## Work item
Copy all of the data below word for word, and leave the pictures out of your copy.

Saved data entries:
=-=-=

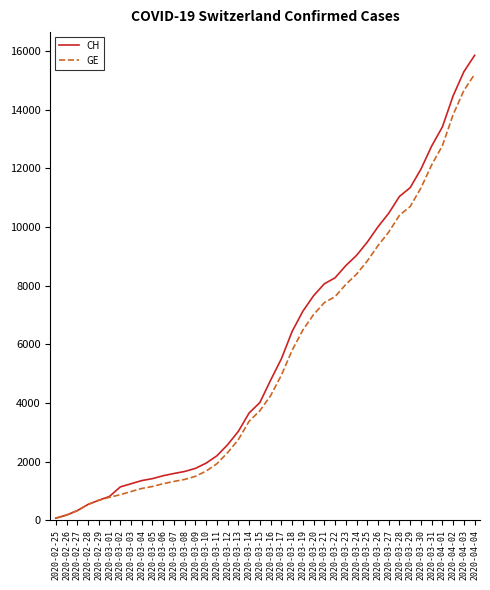

What is the sum of the GE values at 2020-04-04 and 2020-03-18?

21000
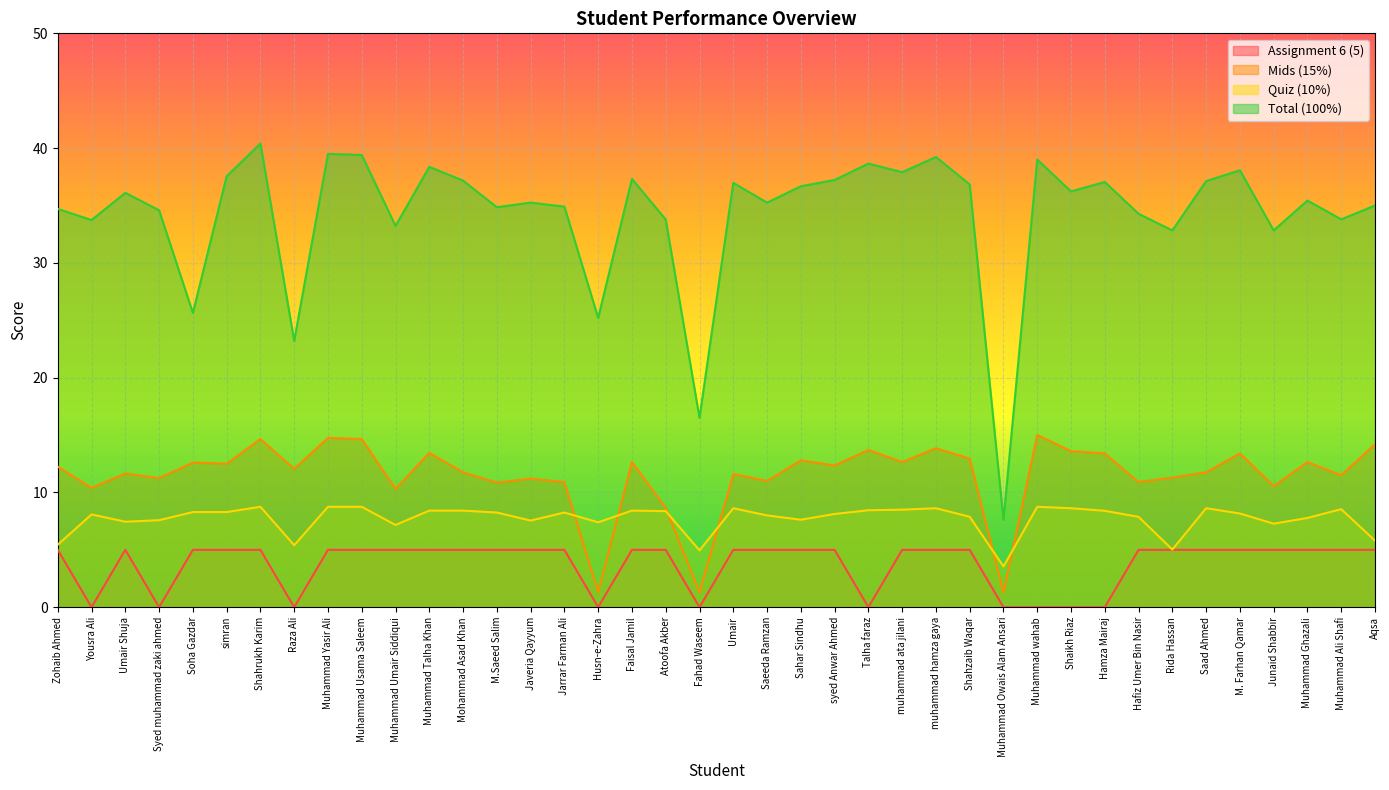

How many distinct data groups are displayed?

4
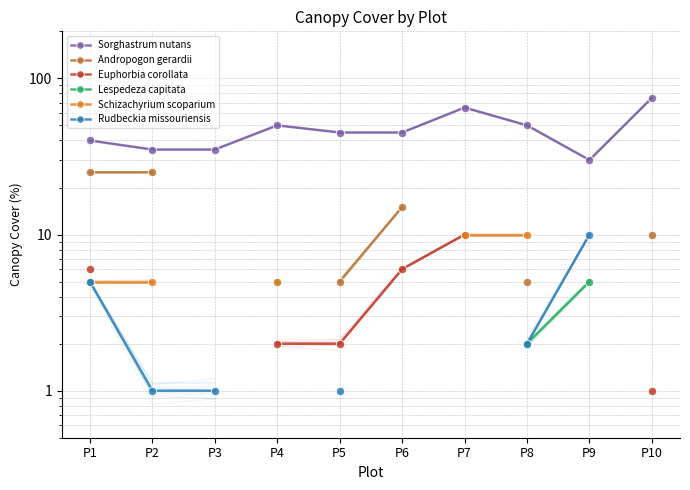

The Euphorbia corollata series shows 6.0 at P6. True or false?

True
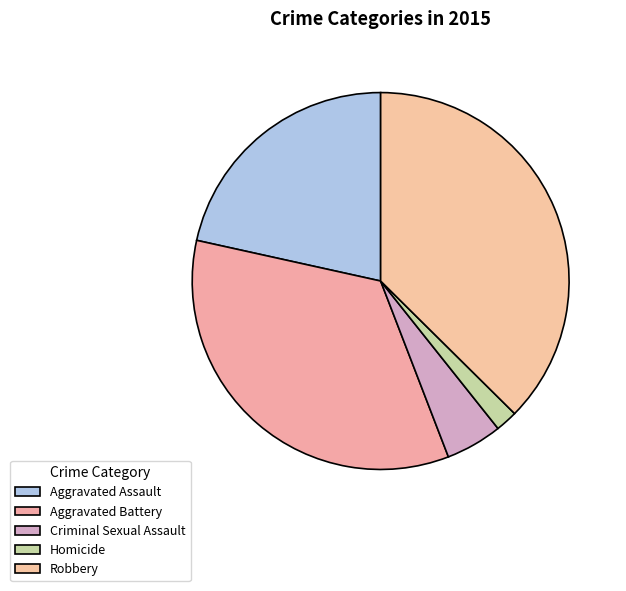

Is there any slice that represents more than half of the pie?

No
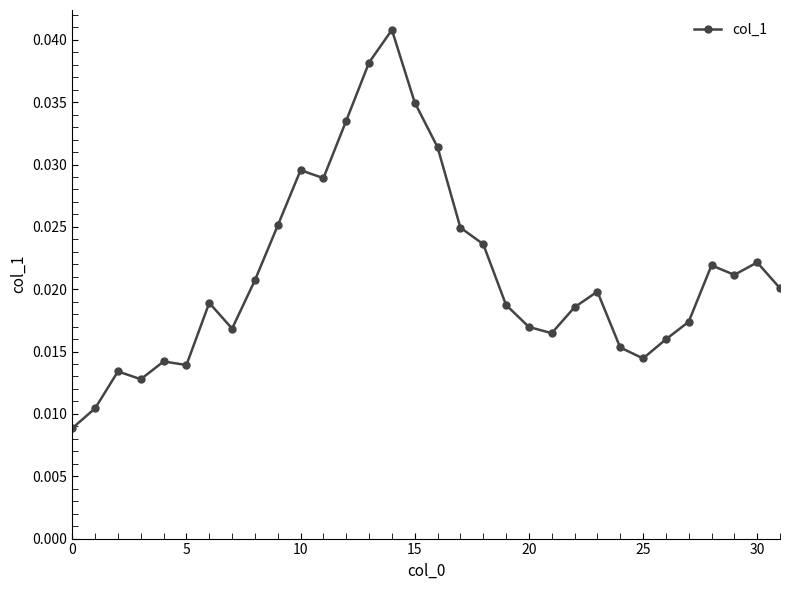

Count the values in the range 0 to 1.

32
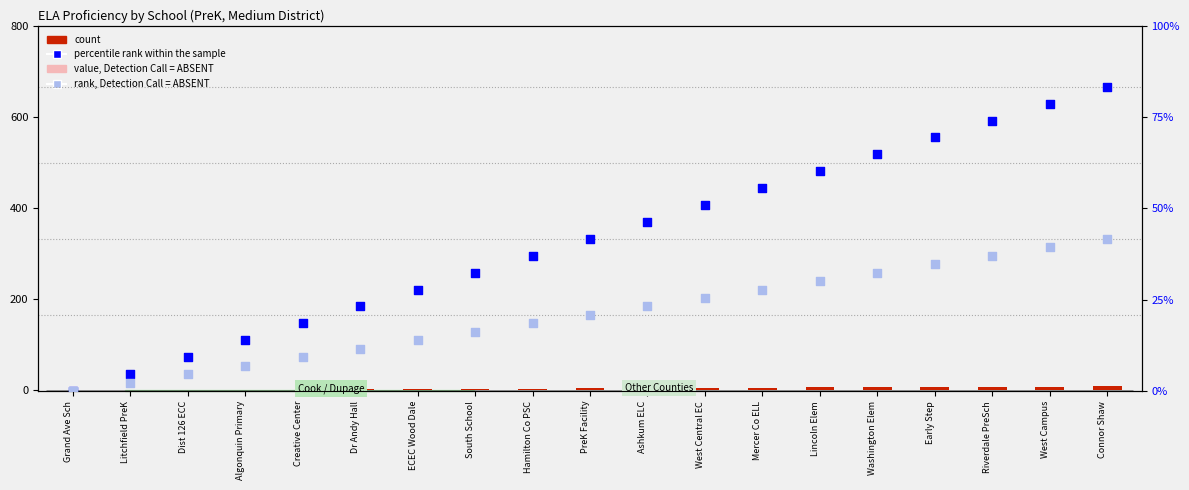

Is the value of rank, Detection Call = ABSENT at Ashkum ELC greater than the value of percentile rank within the sample at Early Step?

No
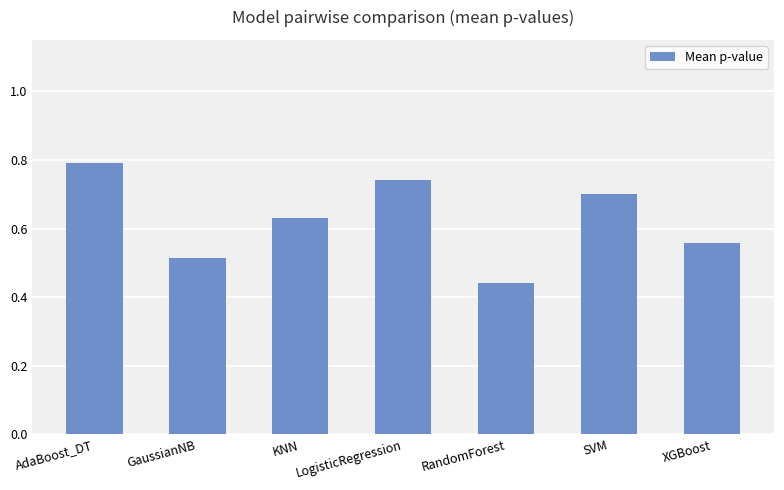

What is the difference between the second highest and minimum values?

0.3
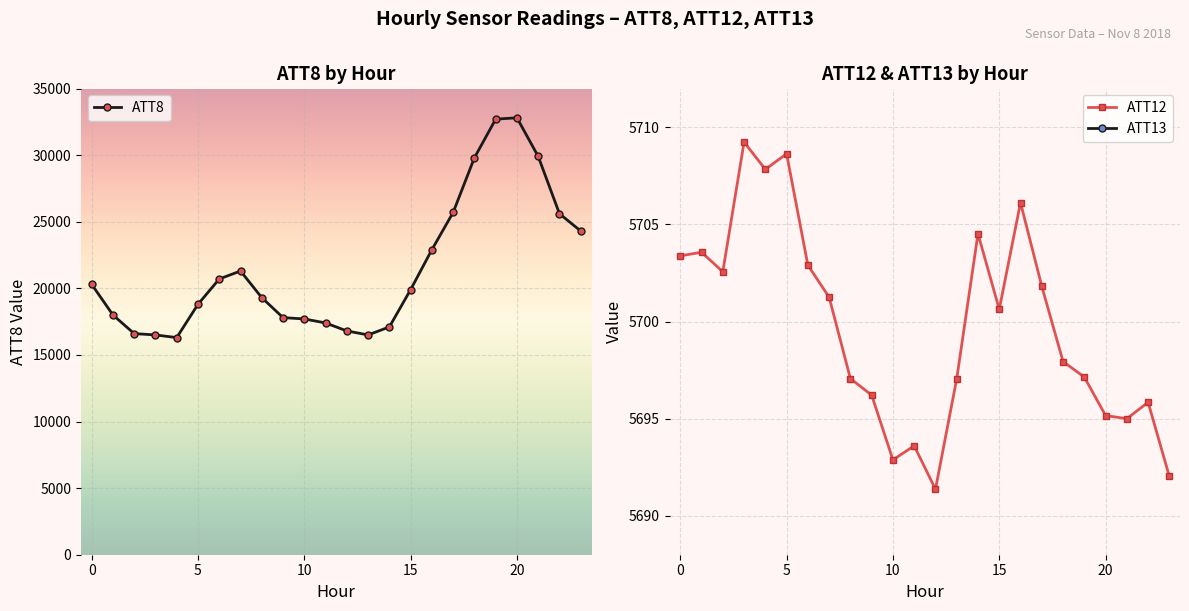

True or false: ATT12 and ATT8 cross at least once.

False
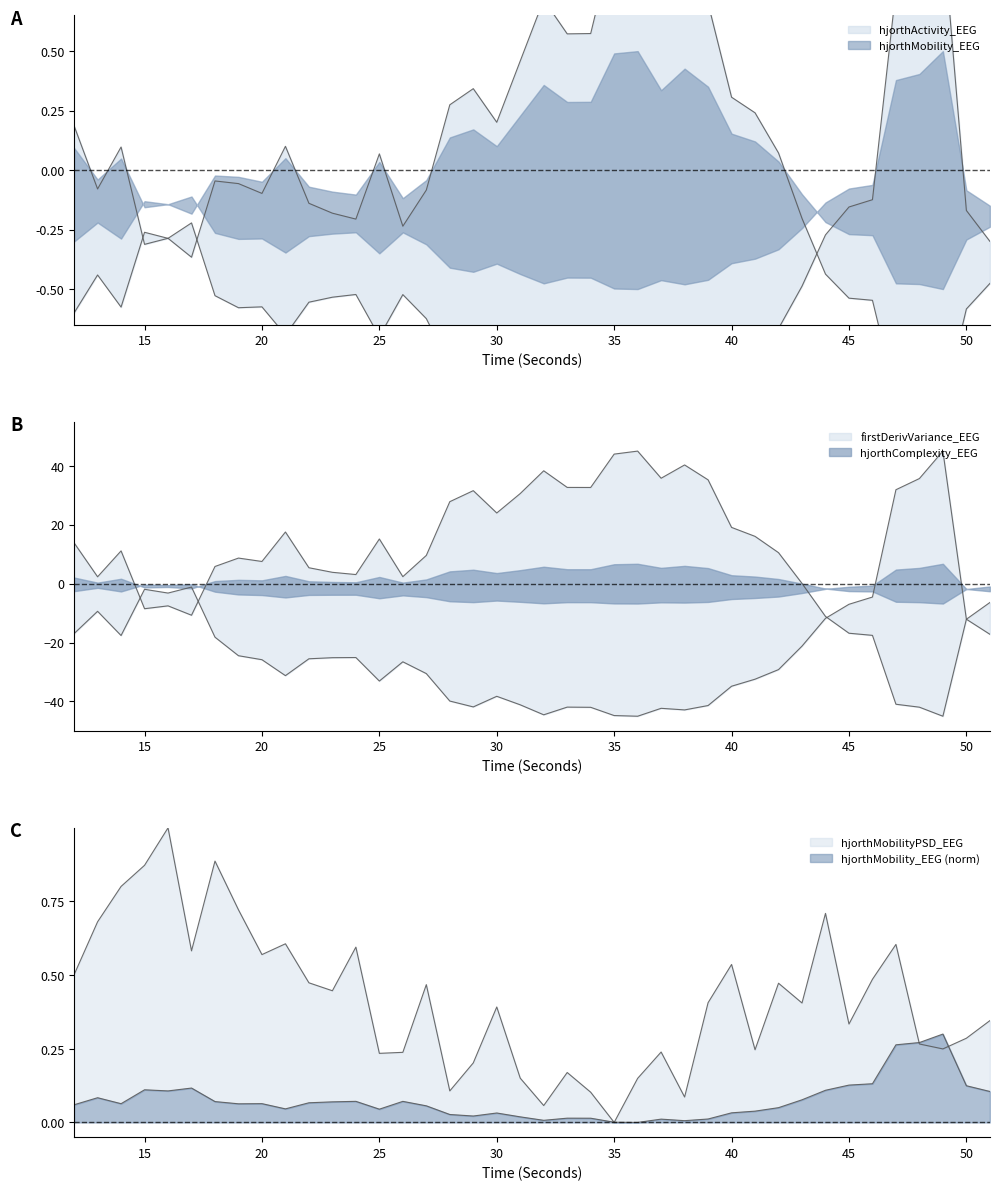

The value of hjorthComplexity_EEG at 28 is 15.7. True or false?

False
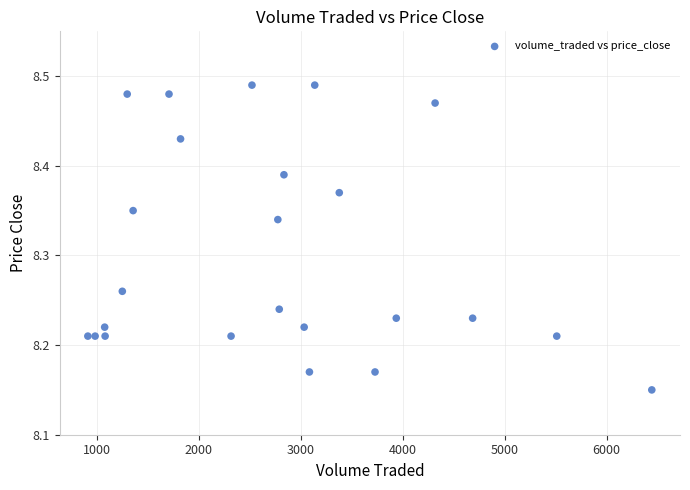

What is the range of X values (max minus min)?

5527.8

=-=-=

## Answer to the problem
What is the sum of the GE values at 2020-04-04 and 2020-03-18?

21000

How many distinct data groups are displayed?

4

The Euphorbia corollata series shows 6.0 at P6. True or false?

True

Is there any slice that represents more than half of the pie?

No

Count the values in the range 0 to 1.

32

Is the value of rank, Detection Call = ABSENT at Ashkum ELC greater than the value of percentile rank within the sample at Early Step?

No

What is the difference between the second highest and minimum values?

0.3

True or false: ATT12 and ATT8 cross at least once.

False

The value of hjorthComplexity_EEG at 28 is 15.7. True or false?

False

What is the range of X values (max minus min)?

5527.8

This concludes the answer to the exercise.